DATA UNDER STUDY Start Marker

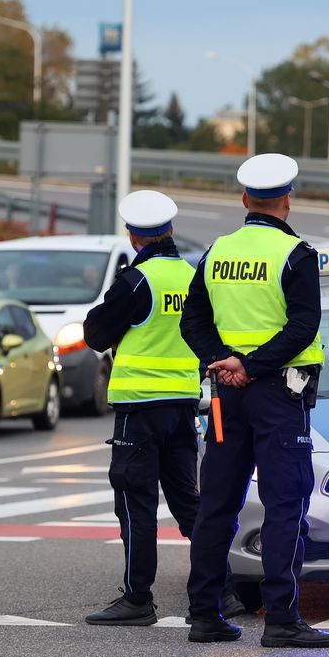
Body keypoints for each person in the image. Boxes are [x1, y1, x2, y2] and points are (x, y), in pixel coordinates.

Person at [180, 153, 329, 648]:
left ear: (245, 200)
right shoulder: (297, 255)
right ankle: (282, 620)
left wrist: (223, 361)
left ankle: (205, 615)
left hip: (226, 396)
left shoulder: (216, 252)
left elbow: (193, 322)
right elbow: (302, 327)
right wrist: (251, 365)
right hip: (277, 394)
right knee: (285, 504)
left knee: (217, 506)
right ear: (287, 201)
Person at [82, 190, 246, 625]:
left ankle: (138, 599)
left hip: (139, 409)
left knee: (135, 503)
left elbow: (94, 334)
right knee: (190, 505)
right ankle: (225, 591)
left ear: (133, 236)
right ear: (170, 230)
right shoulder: (192, 276)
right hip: (182, 407)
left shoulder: (136, 281)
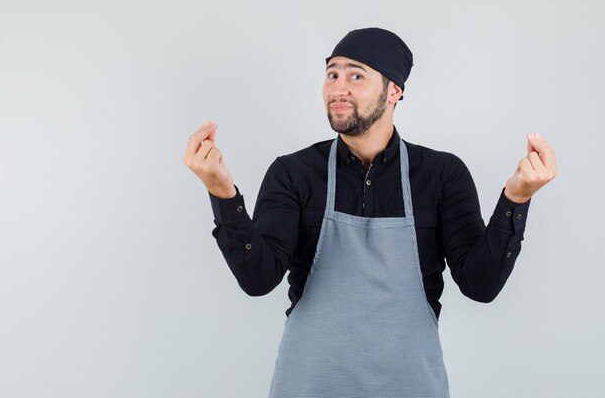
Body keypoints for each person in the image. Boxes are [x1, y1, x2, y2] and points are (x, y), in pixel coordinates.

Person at [184, 27, 557, 397]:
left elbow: (481, 285)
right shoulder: (294, 173)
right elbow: (258, 279)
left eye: (356, 76)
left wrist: (516, 198)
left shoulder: (442, 176)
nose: (337, 88)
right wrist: (222, 193)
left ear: (394, 91)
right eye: (332, 74)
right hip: (309, 385)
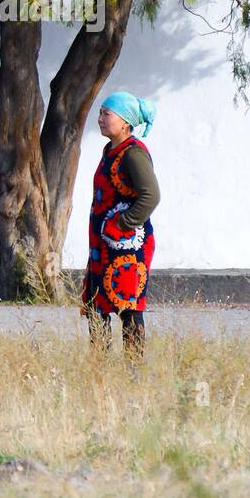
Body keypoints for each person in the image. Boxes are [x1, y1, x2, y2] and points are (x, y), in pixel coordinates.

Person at [80, 90, 160, 363]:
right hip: (103, 247)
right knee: (95, 306)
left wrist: (123, 223)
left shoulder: (133, 154)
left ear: (125, 122)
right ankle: (99, 368)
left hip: (127, 246)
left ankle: (133, 371)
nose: (99, 118)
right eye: (100, 112)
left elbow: (150, 195)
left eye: (106, 113)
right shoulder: (110, 150)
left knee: (128, 307)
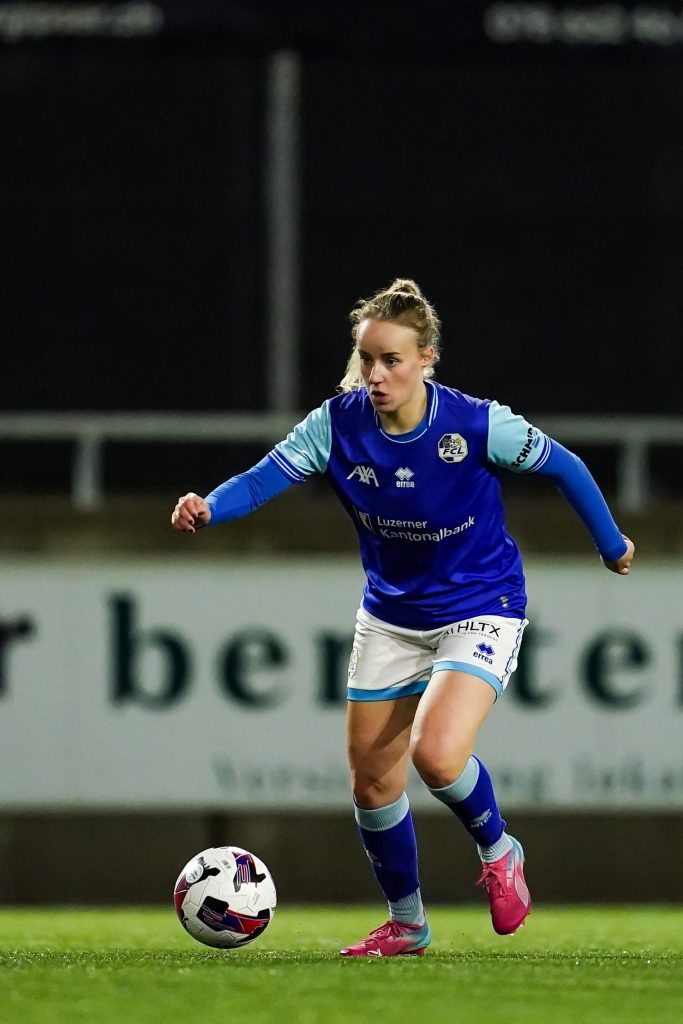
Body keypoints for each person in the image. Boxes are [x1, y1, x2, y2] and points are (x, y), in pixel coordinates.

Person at [171, 279, 634, 957]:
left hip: (481, 604)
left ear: (426, 358)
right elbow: (264, 478)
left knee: (437, 755)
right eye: (367, 359)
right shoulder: (337, 424)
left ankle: (499, 851)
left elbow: (565, 466)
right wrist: (210, 505)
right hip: (390, 617)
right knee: (372, 781)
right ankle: (408, 924)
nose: (377, 375)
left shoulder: (475, 424)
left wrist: (610, 543)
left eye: (391, 360)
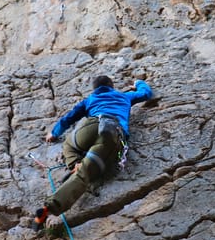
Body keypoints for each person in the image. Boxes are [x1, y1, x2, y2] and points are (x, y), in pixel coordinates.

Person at [31, 75, 154, 229]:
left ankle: (75, 164)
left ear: (95, 88)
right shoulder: (124, 96)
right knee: (86, 173)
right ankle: (50, 207)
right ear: (112, 86)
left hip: (91, 125)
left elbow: (69, 117)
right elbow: (147, 93)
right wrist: (138, 83)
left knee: (69, 145)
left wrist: (55, 133)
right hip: (112, 130)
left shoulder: (90, 99)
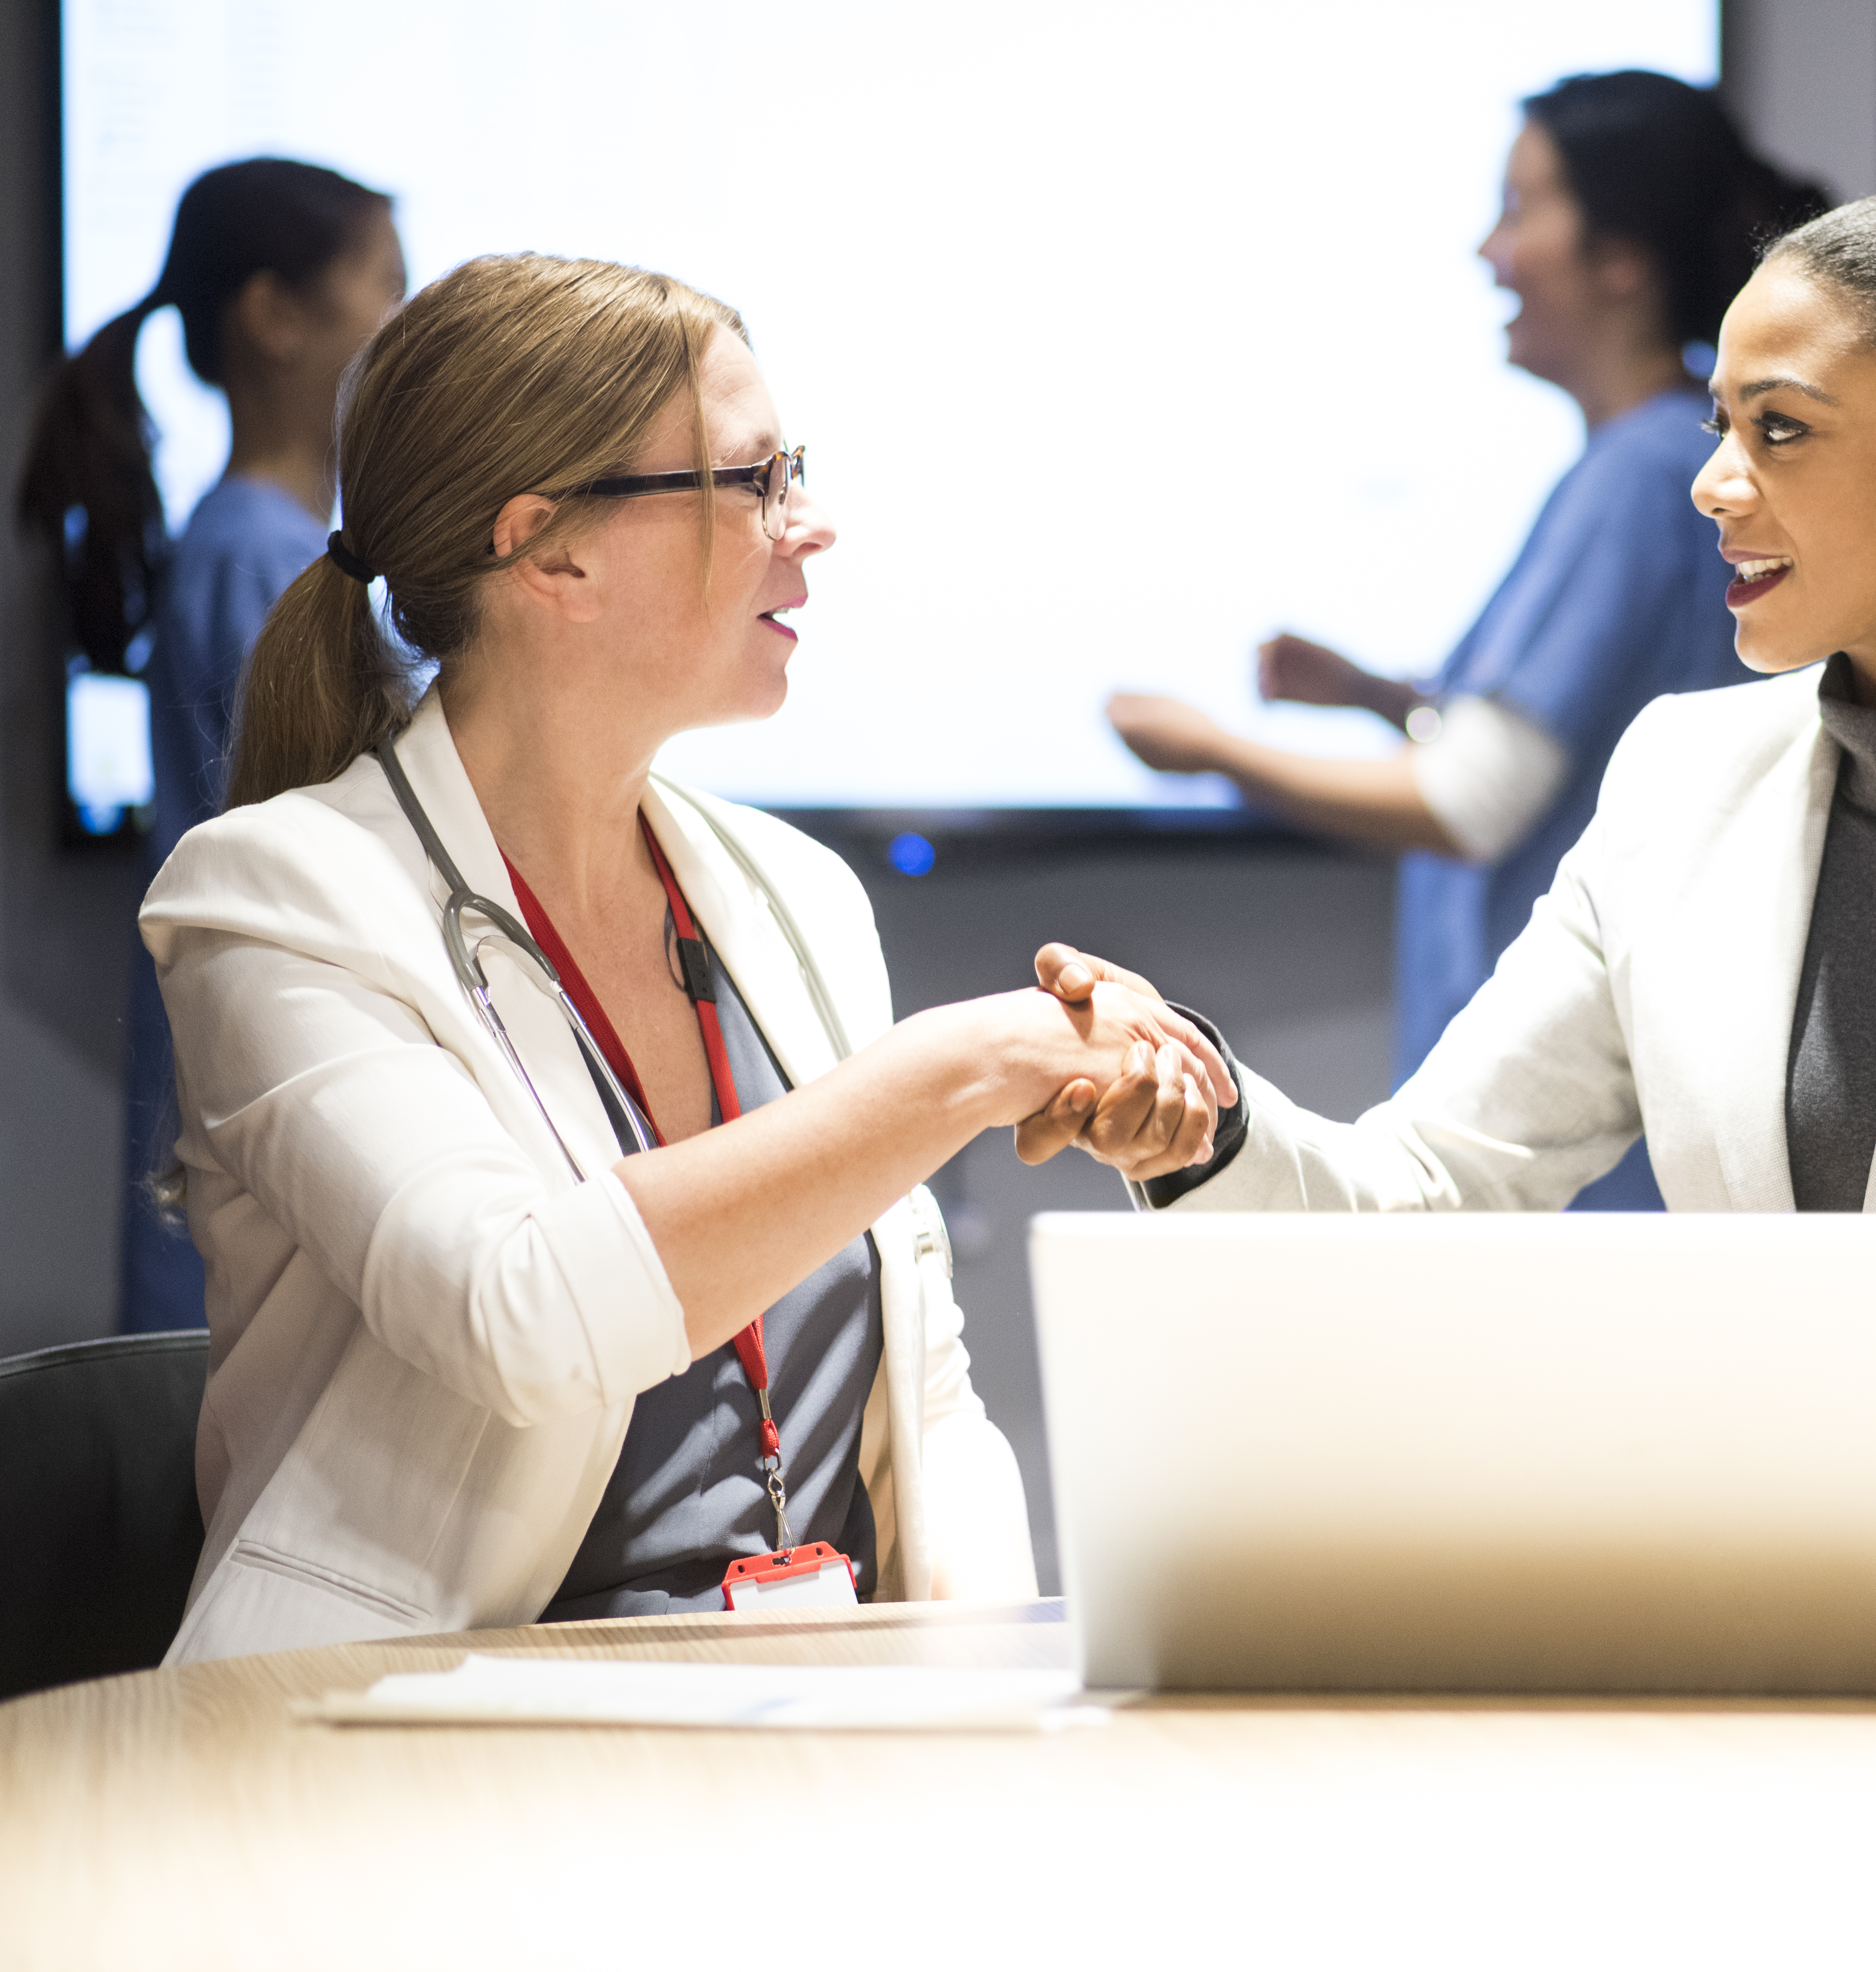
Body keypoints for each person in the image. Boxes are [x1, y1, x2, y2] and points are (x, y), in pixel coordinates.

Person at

DATA UNDER STUDY End Marker

> [DESCRIPTION OF THE TASK]: Write out the data above precisely. Pictures stay out.

> [ANSWER TO THE PROBLEM]:
Body keypoints for each person in the image. Boxes are [x1, y1, x2, y2] and points are (x, y), in pixel coordinates.

Person at [180, 153, 329, 648]:
left ear: (245, 200)
right shoulder: (297, 255)
right ankle: (282, 620)
left wrist: (223, 361)
left ankle: (205, 615)
left hip: (226, 396)
left shoulder: (216, 252)
left elbow: (193, 322)
right elbow: (302, 327)
right wrist: (251, 365)
right hip: (277, 394)
right knee: (285, 504)
left knee: (217, 506)
right ear: (287, 201)
Person at [82, 190, 246, 625]:
left ankle: (138, 599)
left hip: (139, 409)
left knee: (135, 503)
left elbow: (94, 334)
right knee: (190, 505)
right ankle: (225, 591)
left ear: (133, 236)
right ear: (170, 230)
right shoulder: (192, 276)
right hip: (182, 407)
left shoulder: (136, 281)
Body keypoints for each person in the image. Boxes are [x1, y1, x2, y2] and points are (x, y), in pixel coordinates.

Person at [184, 27, 557, 397]:
left elbow: (481, 285)
right shoulder: (294, 173)
right elbow: (258, 279)
left eye: (356, 76)
left wrist: (516, 198)
left shoulder: (442, 176)
nose: (337, 88)
right wrist: (222, 193)
left ear: (394, 91)
right eye: (332, 74)
right hip: (309, 385)
Body keypoints for each person in the image. Boxes are [x1, y1, x2, y2] and points are (x, y), in pixel coordinates.

Person at [80, 90, 160, 363]:
right hip: (103, 247)
right knee: (95, 306)
left wrist: (123, 223)
left shoulder: (133, 154)
left ear: (125, 122)
right ankle: (99, 368)
left hip: (127, 246)
left ankle: (133, 371)
nose: (99, 118)
right eye: (100, 112)
left elbow: (150, 195)
left eye: (106, 113)
right shoulder: (110, 150)
left knee: (128, 307)
Body keypoints for each person in the image. Boxes are [x1, y1, x2, y2] and points are (x, y), in pixel coordinates.

Person at [171, 279, 634, 957]:
left hip: (481, 604)
left ear: (426, 358)
right elbow: (264, 478)
left knee: (437, 755)
right eye: (367, 359)
right shoulder: (337, 424)
left ankle: (499, 851)
left elbow: (565, 466)
right wrist: (210, 505)
right hip: (390, 617)
right knee: (372, 781)
right ankle: (408, 924)
nose: (377, 375)
left shoulder: (475, 424)
left wrist: (610, 543)
left eye: (391, 360)
Body keypoints for each person in the image. Boxes are [x1, y1, x2, y2] and points are (x, y), in pixel coordinates.

Person at [31, 75, 154, 229]:
left ankle: (75, 164)
left ear: (95, 88)
right shoulder: (124, 96)
right knee: (86, 173)
right ankle: (50, 207)
right ear: (112, 86)
left hip: (91, 125)
left elbow: (69, 117)
right elbow: (147, 93)
right wrist: (138, 83)
left knee: (69, 145)
left wrist: (55, 133)
right hip: (112, 130)
left shoulder: (90, 99)
Body keypoints for each person in the image. Boxes are [x1, y1, x2, y2] and points are (x, y), in pixel coordinates.

Person at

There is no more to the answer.